The Brexit solutions promoted by the Labour front bench and the Norwegians are fantasies. They cannot be delivered even if Parliament wanted them. If MPs don’t want the prime minister’s deal and they don’t want to crash out without a deal, the best option is a People’s Vote.

Edited by Luke Lythgoe

3 Responses to “No cross-party Brexit deal could ever stick”

  • The result of the People’s vote mandatory ? I understand that it would be difficult to decide otherwise given the terrible precedent of the 2016 referendum but that was a tremendous error. Also the fact that there was no built in threshold or margin of victory required, was equally a colossal piece of stupidity.
    Should this not be debated by parliament in a serious manner before deciding. Is it not time that parliament performs the role it has been assigned and takes back control of the process ?
    In the meantime we need to get a decision for a People’s Vote and win the campaign.

  • Why does the cancellation of A50 get so little attention when it offers the quickest and least costly way out of the mess we are in? The ECJ has ruled that it would be legal and the member states have expressed their willingness to forgive and forget. With different levels of enthusiasm certainly, but all are open to us remaining and allowing us our benefits that were in place before the referendum.

    A people’s vote will offer the well funded exit supporters to engage in a new and no doubt better form of skulduggery to achieve their ends. Which, basically, is the ownership of the UK. It will be the top 10% (?) who will be the new owners, not the people, that is for sure. If JRM and his like have their way we will become a land of serfs and it will be ‘off to the workhouse’ for those who ‘choose’ to sleep in the streets.

    Revoke A50 and get busy rebuilding Britain to be ‘Great’ once again.

    Don’t forget, remaining in the EU does not remove our right to exit at a later date. If we stay in and take our time planning a better exit there is nothing to stop us doing it in the future if that is what we want.

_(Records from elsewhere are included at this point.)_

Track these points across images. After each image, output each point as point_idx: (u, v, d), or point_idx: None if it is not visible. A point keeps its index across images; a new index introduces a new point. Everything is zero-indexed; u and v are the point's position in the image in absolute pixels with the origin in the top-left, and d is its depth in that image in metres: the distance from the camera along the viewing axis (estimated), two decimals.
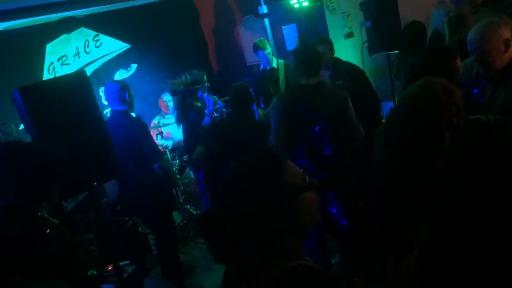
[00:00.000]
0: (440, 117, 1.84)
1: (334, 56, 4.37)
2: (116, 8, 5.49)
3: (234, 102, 3.63)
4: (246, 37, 6.43)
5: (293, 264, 1.17)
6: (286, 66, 5.11)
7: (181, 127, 4.54)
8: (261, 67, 5.30)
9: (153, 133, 4.75)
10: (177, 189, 4.97)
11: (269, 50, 5.06)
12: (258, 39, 5.21)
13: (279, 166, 1.23)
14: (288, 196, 1.20)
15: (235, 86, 3.66)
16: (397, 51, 4.90)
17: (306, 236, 1.31)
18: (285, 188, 1.20)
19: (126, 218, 4.57)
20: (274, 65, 5.16)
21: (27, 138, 3.35)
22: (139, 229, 4.43)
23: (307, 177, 1.25)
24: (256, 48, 5.09)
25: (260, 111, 5.20)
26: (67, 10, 4.69)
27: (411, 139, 1.86)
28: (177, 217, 5.03)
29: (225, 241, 1.25)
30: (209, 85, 4.45)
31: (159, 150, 3.87)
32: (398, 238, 1.69)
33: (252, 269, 1.19)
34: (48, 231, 2.09)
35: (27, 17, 4.34)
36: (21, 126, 3.87)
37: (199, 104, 4.40)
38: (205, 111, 4.30)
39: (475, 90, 2.70)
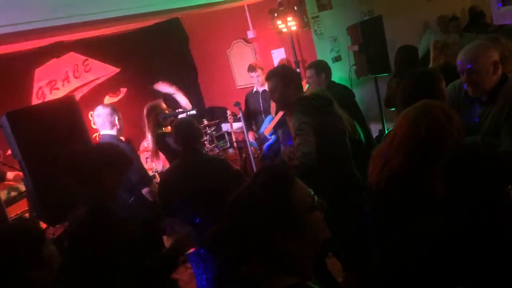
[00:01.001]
0: (441, 143, 1.84)
1: (331, 80, 4.38)
2: (105, 32, 5.52)
3: (181, 141, 3.28)
4: (235, 61, 6.50)
5: (287, 283, 1.18)
6: None
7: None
8: (254, 89, 5.37)
9: (143, 156, 4.72)
10: None
11: (259, 72, 5.13)
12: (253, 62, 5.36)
13: (289, 185, 1.24)
14: (297, 215, 1.21)
15: (180, 124, 3.35)
16: (385, 74, 4.98)
17: (313, 256, 1.31)
18: (295, 206, 1.21)
19: None
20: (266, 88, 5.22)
21: (14, 163, 3.31)
22: None
23: (316, 197, 1.26)
24: (248, 69, 5.22)
25: (251, 135, 5.22)
26: (57, 35, 4.70)
27: (411, 162, 1.86)
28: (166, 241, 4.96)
29: (232, 256, 1.25)
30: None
31: (148, 175, 3.84)
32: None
33: (254, 283, 1.20)
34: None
35: (16, 41, 4.34)
36: (9, 151, 3.82)
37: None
38: None
39: (464, 111, 2.73)
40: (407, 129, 1.91)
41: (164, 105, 4.34)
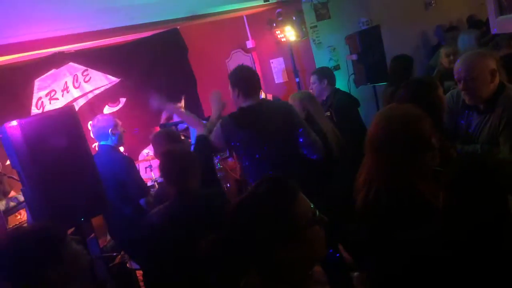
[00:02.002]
0: (415, 134, 1.82)
1: (336, 87, 4.40)
2: (105, 43, 5.54)
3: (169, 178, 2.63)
4: None
5: None
6: (274, 100, 5.17)
7: None
8: None
9: (142, 166, 4.72)
10: None
11: None
12: None
13: (292, 198, 1.23)
14: (298, 229, 1.19)
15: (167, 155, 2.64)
16: (383, 83, 4.99)
17: (311, 270, 1.30)
18: (296, 220, 1.20)
19: (114, 254, 4.48)
20: None
21: (13, 174, 3.30)
22: (128, 264, 4.34)
23: (317, 212, 1.25)
24: None
25: None
26: (57, 46, 4.73)
27: (392, 162, 1.84)
28: None
29: (231, 265, 1.24)
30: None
31: (145, 185, 3.83)
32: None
33: None
34: None
35: (16, 53, 4.36)
36: (8, 162, 3.82)
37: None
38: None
39: (462, 119, 2.74)
40: (380, 131, 1.90)
41: None
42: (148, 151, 5.40)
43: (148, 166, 5.10)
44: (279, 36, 5.77)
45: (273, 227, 1.19)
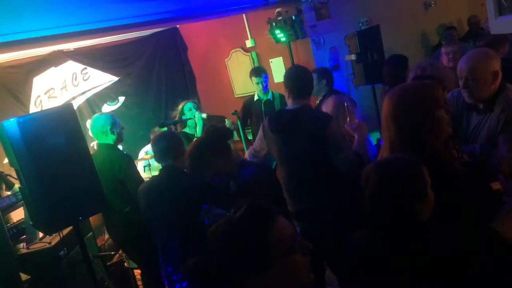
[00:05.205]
0: (428, 97, 1.92)
1: (334, 88, 4.41)
2: (104, 42, 5.54)
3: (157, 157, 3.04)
4: (233, 70, 6.51)
5: None
6: (282, 98, 5.19)
7: None
8: (256, 97, 5.35)
9: (140, 165, 4.71)
10: None
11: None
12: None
13: (269, 224, 1.16)
14: (273, 258, 1.13)
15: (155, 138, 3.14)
16: (382, 83, 4.99)
17: None
18: (271, 248, 1.13)
19: (112, 252, 4.48)
20: (270, 97, 5.26)
21: (12, 172, 3.30)
22: (125, 263, 4.34)
23: (298, 239, 1.18)
24: (254, 74, 5.25)
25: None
26: (55, 44, 4.72)
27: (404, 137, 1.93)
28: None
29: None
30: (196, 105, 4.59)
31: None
32: None
33: None
34: None
35: (15, 50, 4.35)
36: (6, 160, 3.82)
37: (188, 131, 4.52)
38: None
39: (462, 119, 2.74)
40: (390, 108, 2.00)
41: None
42: (147, 150, 5.39)
43: (147, 165, 5.09)
44: (278, 36, 5.76)
45: (245, 255, 1.13)
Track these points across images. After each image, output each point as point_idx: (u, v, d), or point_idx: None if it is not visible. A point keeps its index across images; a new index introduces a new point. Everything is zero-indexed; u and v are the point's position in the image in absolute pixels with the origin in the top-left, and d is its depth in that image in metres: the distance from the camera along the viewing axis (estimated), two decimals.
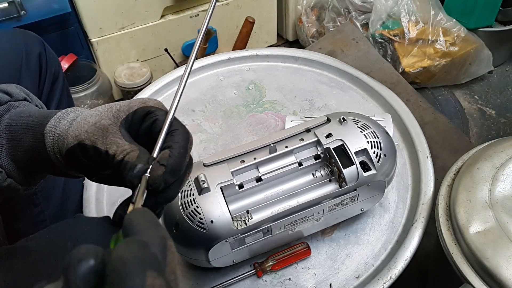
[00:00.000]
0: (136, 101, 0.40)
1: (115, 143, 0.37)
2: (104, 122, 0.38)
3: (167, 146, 0.36)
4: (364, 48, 1.15)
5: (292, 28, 1.58)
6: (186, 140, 0.37)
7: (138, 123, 0.39)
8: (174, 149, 0.36)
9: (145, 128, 0.38)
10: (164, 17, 1.32)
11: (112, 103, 0.40)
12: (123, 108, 0.39)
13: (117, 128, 0.37)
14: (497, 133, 1.31)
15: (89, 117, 0.39)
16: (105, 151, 0.37)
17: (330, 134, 0.57)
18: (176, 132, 0.37)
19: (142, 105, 0.39)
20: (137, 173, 0.35)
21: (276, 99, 0.89)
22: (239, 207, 0.55)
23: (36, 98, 0.47)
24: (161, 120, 0.38)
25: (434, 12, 1.32)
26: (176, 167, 0.36)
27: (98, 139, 0.37)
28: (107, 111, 0.39)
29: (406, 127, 0.78)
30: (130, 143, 0.37)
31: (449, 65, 1.33)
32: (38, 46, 0.72)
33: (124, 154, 0.36)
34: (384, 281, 0.59)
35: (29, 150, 0.40)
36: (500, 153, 0.61)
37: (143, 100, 0.40)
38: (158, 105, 0.40)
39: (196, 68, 0.94)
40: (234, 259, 0.57)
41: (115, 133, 0.37)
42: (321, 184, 0.58)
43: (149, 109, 0.39)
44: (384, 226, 0.67)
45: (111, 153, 0.36)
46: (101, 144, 0.37)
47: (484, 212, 0.55)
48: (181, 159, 0.36)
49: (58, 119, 0.40)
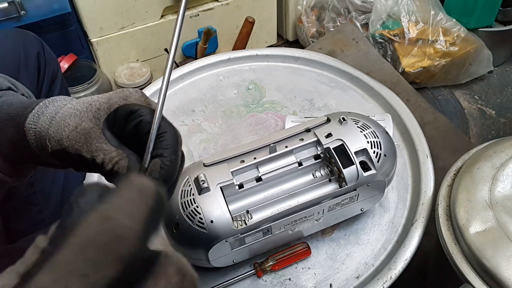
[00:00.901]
0: (116, 96, 0.37)
1: (101, 150, 0.35)
2: (85, 125, 0.36)
3: (157, 155, 0.35)
4: (364, 48, 1.15)
5: (292, 28, 1.58)
6: (175, 144, 0.36)
7: (121, 123, 0.37)
8: (165, 157, 0.35)
9: (130, 129, 0.37)
10: (164, 17, 1.32)
11: (90, 99, 0.38)
12: (103, 106, 0.37)
13: (99, 132, 0.36)
14: (497, 133, 1.31)
15: (68, 118, 0.36)
16: (91, 159, 0.35)
17: (330, 134, 0.57)
18: (164, 136, 0.35)
19: (123, 102, 0.37)
20: None
21: (276, 99, 0.89)
22: (239, 207, 0.55)
23: (22, 87, 0.46)
24: (147, 121, 0.36)
25: (434, 12, 1.32)
26: (168, 176, 0.35)
27: (82, 147, 0.35)
28: (86, 111, 0.37)
29: (406, 127, 0.78)
30: (117, 149, 0.35)
31: (449, 65, 1.33)
32: (36, 46, 0.72)
33: (113, 163, 0.35)
34: (384, 281, 0.59)
35: (13, 142, 0.39)
36: (500, 153, 0.61)
37: (124, 94, 0.37)
38: (140, 100, 0.38)
39: (196, 68, 0.94)
40: (234, 259, 0.57)
41: (98, 137, 0.35)
42: (321, 184, 0.58)
43: (132, 107, 0.37)
44: (384, 226, 0.67)
45: (98, 161, 0.35)
46: (86, 152, 0.35)
47: (484, 212, 0.55)
48: (173, 167, 0.35)
49: (37, 115, 0.38)
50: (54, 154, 0.37)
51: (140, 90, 0.39)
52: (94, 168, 0.36)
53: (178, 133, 0.37)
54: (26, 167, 0.44)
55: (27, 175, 0.45)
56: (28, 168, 0.44)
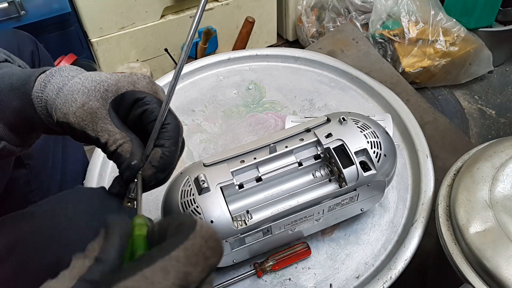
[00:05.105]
0: (124, 80, 0.38)
1: (106, 130, 0.37)
2: (92, 104, 0.37)
3: (159, 144, 0.37)
4: (364, 48, 1.15)
5: (292, 28, 1.58)
6: (177, 135, 0.38)
7: (127, 108, 0.38)
8: (166, 148, 0.37)
9: (135, 115, 0.38)
10: (164, 17, 1.32)
11: (98, 77, 0.39)
12: (111, 88, 0.38)
13: (106, 113, 0.37)
14: (497, 133, 1.31)
15: (76, 93, 0.37)
16: (96, 138, 0.37)
17: (330, 134, 0.57)
18: (167, 127, 0.37)
19: (131, 88, 0.38)
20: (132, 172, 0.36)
21: (276, 99, 0.89)
22: (239, 207, 0.55)
23: (17, 59, 0.47)
24: (151, 111, 0.37)
25: (434, 12, 1.32)
26: (167, 166, 0.37)
27: (88, 125, 0.37)
28: (94, 90, 0.38)
29: (406, 127, 0.78)
30: (121, 131, 0.37)
31: (449, 65, 1.33)
32: (30, 45, 0.72)
33: (117, 145, 0.36)
34: (384, 281, 0.59)
35: (18, 112, 0.40)
36: (500, 153, 0.61)
37: (132, 80, 0.38)
38: (148, 88, 0.39)
39: (196, 68, 0.94)
40: (234, 259, 0.57)
41: (104, 118, 0.37)
42: (321, 184, 0.58)
43: (139, 95, 0.38)
44: (384, 226, 0.67)
45: (102, 141, 0.37)
46: (91, 131, 0.37)
47: (484, 212, 0.55)
48: (173, 157, 0.37)
49: (43, 83, 0.39)
50: (59, 124, 0.38)
51: (148, 77, 0.40)
52: (96, 145, 0.38)
53: (180, 125, 0.38)
54: (32, 136, 0.45)
55: (31, 145, 0.46)
56: (32, 138, 0.45)
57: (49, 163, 0.76)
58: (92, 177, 0.74)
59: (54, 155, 0.78)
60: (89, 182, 0.74)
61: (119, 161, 0.37)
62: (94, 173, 0.75)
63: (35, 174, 0.72)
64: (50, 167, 0.76)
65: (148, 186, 0.38)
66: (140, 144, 0.37)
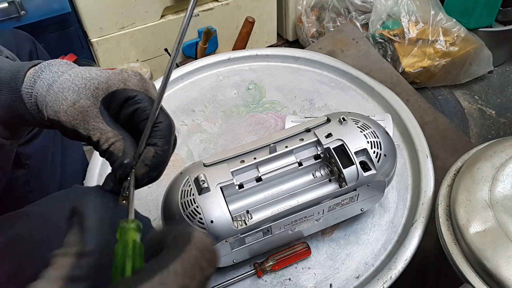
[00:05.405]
0: (115, 78, 0.38)
1: (97, 129, 0.36)
2: (83, 103, 0.37)
3: (151, 143, 0.36)
4: (364, 48, 1.15)
5: (292, 28, 1.58)
6: (169, 134, 0.37)
7: (118, 107, 0.38)
8: (158, 146, 0.36)
9: (126, 114, 0.38)
10: (164, 17, 1.32)
11: (88, 74, 0.38)
12: (102, 85, 0.37)
13: (97, 111, 0.37)
14: (497, 133, 1.31)
15: (66, 91, 0.37)
16: (87, 136, 0.37)
17: (330, 134, 0.57)
18: (159, 126, 0.37)
19: (122, 86, 0.37)
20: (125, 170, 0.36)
21: (276, 99, 0.89)
22: (239, 207, 0.55)
23: (5, 49, 0.46)
24: (143, 109, 0.37)
25: (434, 12, 1.32)
26: (159, 164, 0.37)
27: (79, 124, 0.37)
28: (84, 88, 0.37)
29: (406, 127, 0.78)
30: (113, 130, 0.37)
31: (449, 65, 1.33)
32: (29, 44, 0.73)
33: (109, 144, 0.36)
34: (384, 281, 0.59)
35: (7, 106, 0.40)
36: (500, 153, 0.61)
37: (123, 77, 0.38)
38: (139, 86, 0.38)
39: (196, 68, 0.94)
40: (234, 259, 0.57)
41: (96, 116, 0.37)
42: (321, 184, 0.58)
43: (130, 93, 0.37)
44: (384, 226, 0.67)
45: (94, 139, 0.36)
46: (82, 130, 0.37)
47: (484, 212, 0.55)
48: (165, 156, 0.37)
49: (33, 79, 0.39)
50: (50, 121, 0.38)
51: (139, 73, 0.39)
52: (88, 143, 0.37)
53: (173, 123, 0.38)
54: (21, 129, 0.45)
55: (20, 138, 0.45)
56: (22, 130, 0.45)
57: (49, 163, 0.76)
58: (92, 177, 0.74)
59: (54, 155, 0.78)
60: (89, 182, 0.74)
61: (111, 159, 0.37)
62: (94, 173, 0.74)
63: (35, 174, 0.72)
64: (50, 167, 0.76)
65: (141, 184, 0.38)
66: (132, 142, 0.37)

  • We are starting to see the end of the chaotic and emotional, and agonising process of Brexit. Realities are now setting in.
    It is blatently obvious the majority of parliamentarians wish to ensure that the UK population is offered the open debate that it has been denied. The current desire is to push for Citizens Assemblies.
    In support of this, I’m looking forward to the day, very soon, when Article 50 will be revoked or extended to ensure that these assemblies can start their work.
    With a great sigh of relief ordinary citizens on both sides of the debate will be able to talk to each other in groups. I’m relaxed in the knowledge that they will collectively come to sensible conclusions about the course of action for the country to take. I’m sure that they’ll roundly embarass the likes of Corbyn, May or Rees-Mogg.
    During the debates, gone will be the influence of the utter nonsense reported in the pathetic, comic press and likewise the similar nonsense uttered from some politicians.
    In summary, despite the appearance of a grave political paralysis, I’m convinced the forces of intelligence will prevail.
    Roll on the Citizens Assemblies!! Roll on honesty and common sense!!